EXERCISE DATA Block Start

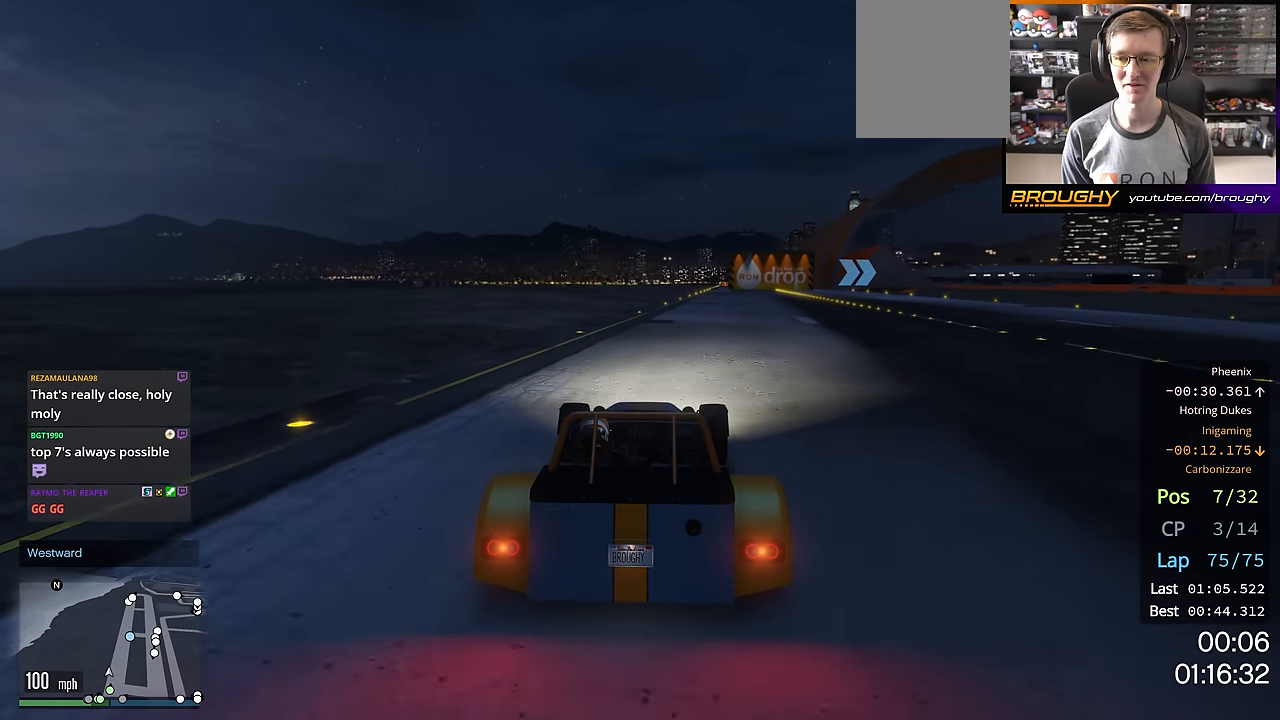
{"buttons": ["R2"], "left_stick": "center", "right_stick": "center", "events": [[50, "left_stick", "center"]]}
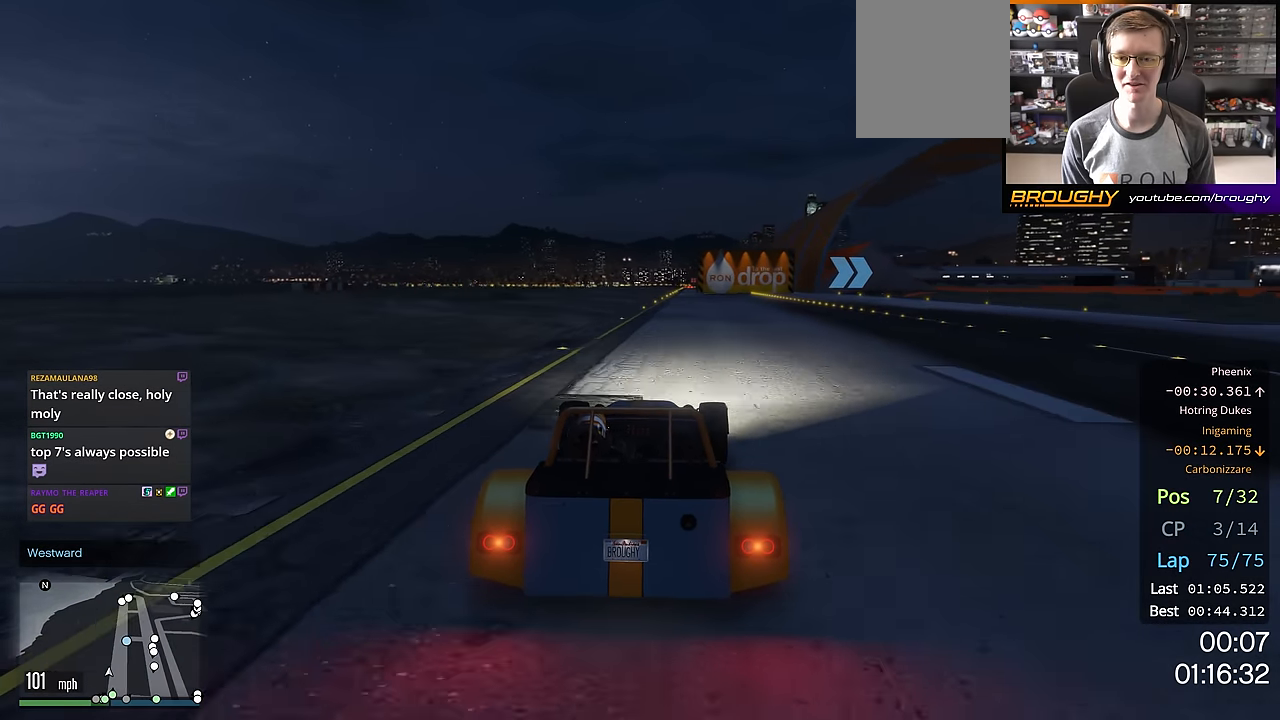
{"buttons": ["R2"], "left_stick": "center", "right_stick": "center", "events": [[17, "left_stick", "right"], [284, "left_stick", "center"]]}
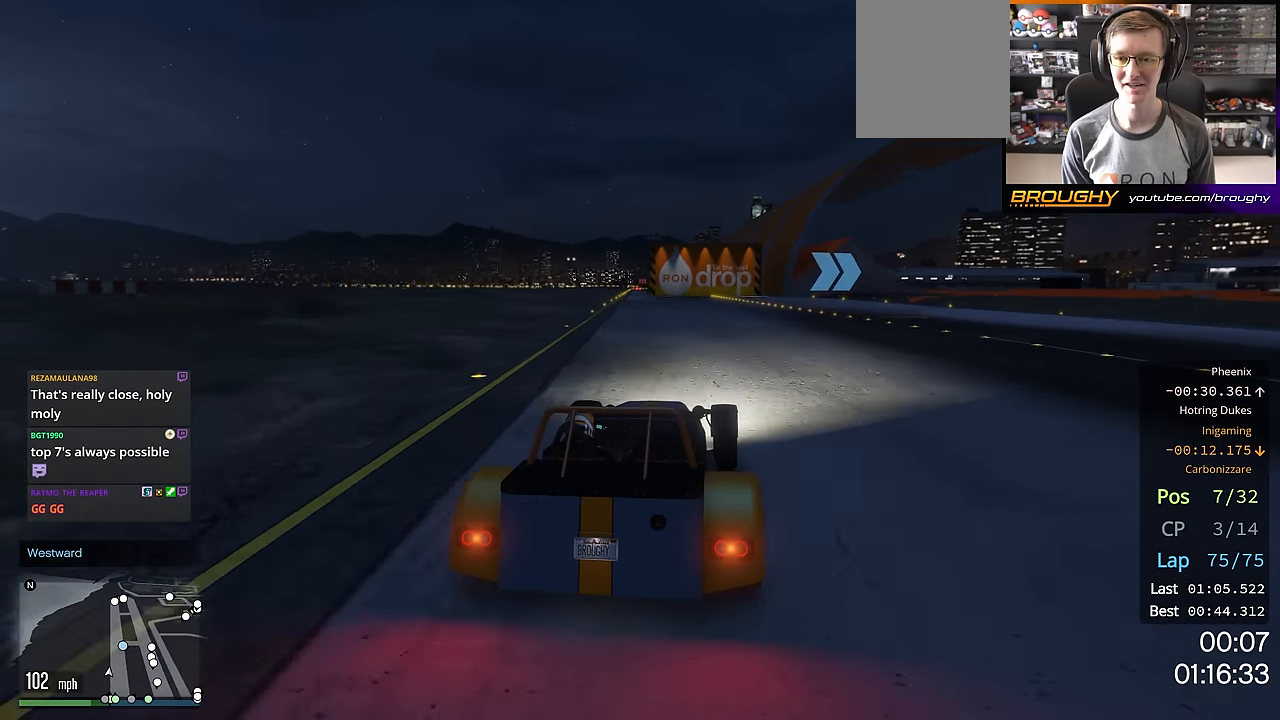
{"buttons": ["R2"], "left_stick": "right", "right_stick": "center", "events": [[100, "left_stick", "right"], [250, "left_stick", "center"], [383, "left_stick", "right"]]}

EXERCISE DATA Block End

→ PROBLEM STATEMENT:
The answer must be the data above, repeated exactly, with no pictures.

→ FINISHED TASK:
{"buttons": ["R2"], "left_stick": "center", "right_stick": "center", "events": [[50, "left_stick", "center"]]}
{"buttons": ["R2"], "left_stick": "center", "right_stick": "center", "events": [[17, "left_stick", "right"], [284, "left_stick", "center"]]}
{"buttons": ["R2"], "left_stick": "right", "right_stick": "center", "events": [[100, "left_stick", "right"], [250, "left_stick", "center"], [383, "left_stick", "right"]]}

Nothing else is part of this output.